Un operativo de seguridad rutinario en la capital grancanaria se vio frustrado el pasado fin de semana debido a un vacío de formación en la propia Policía Local. Según ha denunciado este lunes la Central Sindical Independiente y de Funcionarios (CSIF), agentes que patrullaban por la calle Molino de Viento detectaron a un conductor que, por su comportamiento y aspecto, podría haber consumido estupefacientes.

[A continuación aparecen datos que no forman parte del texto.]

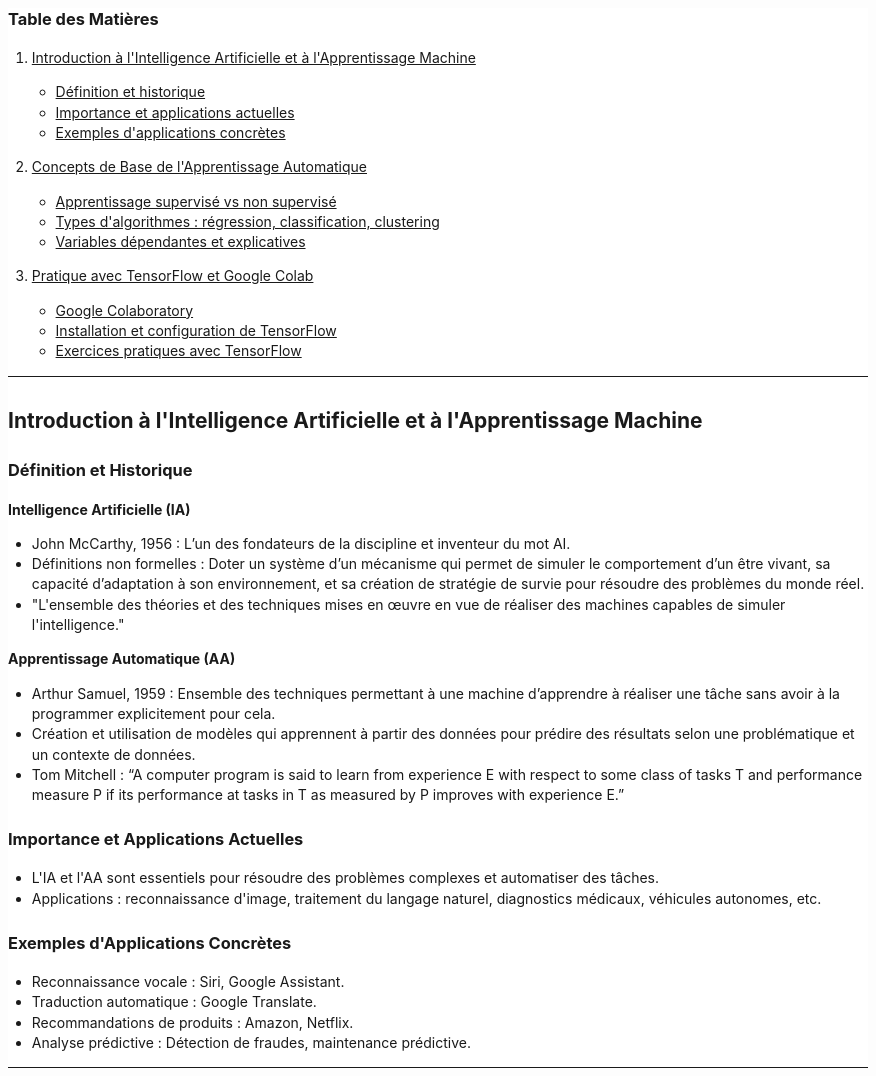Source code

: ### Table des Matières

1. [Introduction à l'Intelligence Artificielle et à l'Apprentissage Machine](#introduction-a-lintelligence-artificielle-et-a-lapprentissage-machine)
   - [Définition et historique](#definition-et-historique)
   - [Importance et applications actuelles](#importance-et-applications-actuelles)
   - [Exemples d'applications concrètes](#exemples-dapplications-concretes)

2. [Concepts de Base de l'Apprentissage Automatique](#concepts-de-base-de-lapprentissage-automatique)
   - [Apprentissage supervisé vs non supervisé](#apprentissage-supervise-vs-non-supervise)
   - [Types d'algorithmes : régression, classification, clustering](#types-dalgorithmes--regression-classification-clustering)
   - [Variables dépendantes et explicatives](#variables-dependantes-et-explicatives)

3. [Pratique avec TensorFlow et Google Colab](#pratique-avec-tensorflow-et-google-colab)
   - [Google Colaboratory](#google-colaboratory)
   - [Installation et configuration de TensorFlow](#installation-et-configuration-de-tensorflow)
   - [Exercices pratiques avec TensorFlow](#exercices-pratiques-avec-tensorflow)

---

## Introduction à l'Intelligence Artificielle et à l'Apprentissage Machine

### Définition et Historique

**Intelligence Artificielle (IA)**
- John McCarthy, 1956 : L’un des fondateurs de la discipline et inventeur du mot AI.
- Définitions non formelles : Doter un système d’un mécanisme qui permet de simuler le comportement d’un être vivant, sa capacité d’adaptation à son environnement, et sa création de stratégie de survie pour résoudre des problèmes du monde réel.
- "L'ensemble des théories et des techniques mises en œuvre en vue de réaliser des machines capables de simuler l'intelligence."

**Apprentissage Automatique (AA)**
- Arthur Samuel, 1959 : Ensemble des techniques permettant à une machine d’apprendre à réaliser une tâche sans avoir à la programmer explicitement pour cela.
- Création et utilisation de modèles qui apprennent à partir des données pour prédire des résultats selon une problématique et un contexte de données.
- Tom Mitchell : “A computer program is said to learn from experience E with respect to some class of tasks T and performance measure P if its performance at tasks in T as measured by P improves with experience E.”

### Importance et Applications Actuelles
- L'IA et l'AA sont essentiels pour résoudre des problèmes complexes et automatiser des tâches.
- Applications : reconnaissance d'image, traitement du langage naturel, diagnostics médicaux, véhicules autonomes, etc.

### Exemples d'Applications Concrètes
- Reconnaissance vocale : Siri, Google Assistant.
- Traduction automatique : Google Translate.
- Recommandations de produits : Amazon, Netflix.
- Analyse prédictive : Détection de fraudes, maintenance prédictive.

---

Al activar el protocolo para verificar este extremo, se solicitó la comparecencia de la unidad especializada de Atestados. Sin embargo, los dos agentes destinados a dicha unidad que se hallaban de guardia en ese momento carecían de la acreditación oficial necesaria para manejar los equipos de detección de drogas. Esta situación, lejos de ser una novedad, responde a una petición que los propios interesados llevan más de medio año realizando por escrito a la Jefatura, solicitando ser formados para tal fin.
La consecuencia inmediata fue la imposibilidad de proceder legalmente. Al no poder realizarse la prueba que objetivara el delito, los agentes carecían de fundamento jurídico para inmovilizar el turismo, lo que permitió que el supuesto infractor retomara la marcha. Javier Pascua, delegado de CSIF, calificó los hechos como “un grave riesgo para la seguridad vial”, subrayando que se permitió la fuga de un potencial conductor bajo los efectos de las drogas.
El representante sindical ha puesto el foco en la descoordinación de los mandos policiales. “La Jefatura es plenamente consciente desde hace meses de que hay personal en la unidad de Atestados sin la preparación necesaria. No solo no les han facilitado el curso, sino que ni siquiera han respondido a sus solicitudes”, denunció Pascua.
Esta carencia formativa se ve agravada por la ausencia de un plan de actuación alternativo. Los agentes se limitaron a informar por radio de su falta de habilitación, quedando en un limbo jurídico al no existir un protocolo que les indique cómo proceder en estas circunstancias. El sindicato incide en que esta falta de previsión es especialmente preocupante en fechas señaladas como el carnaval, donde el aumento en el consumo de alcohol y otras sustancias dispara la necesidad de este tipo de intervenciones policiales.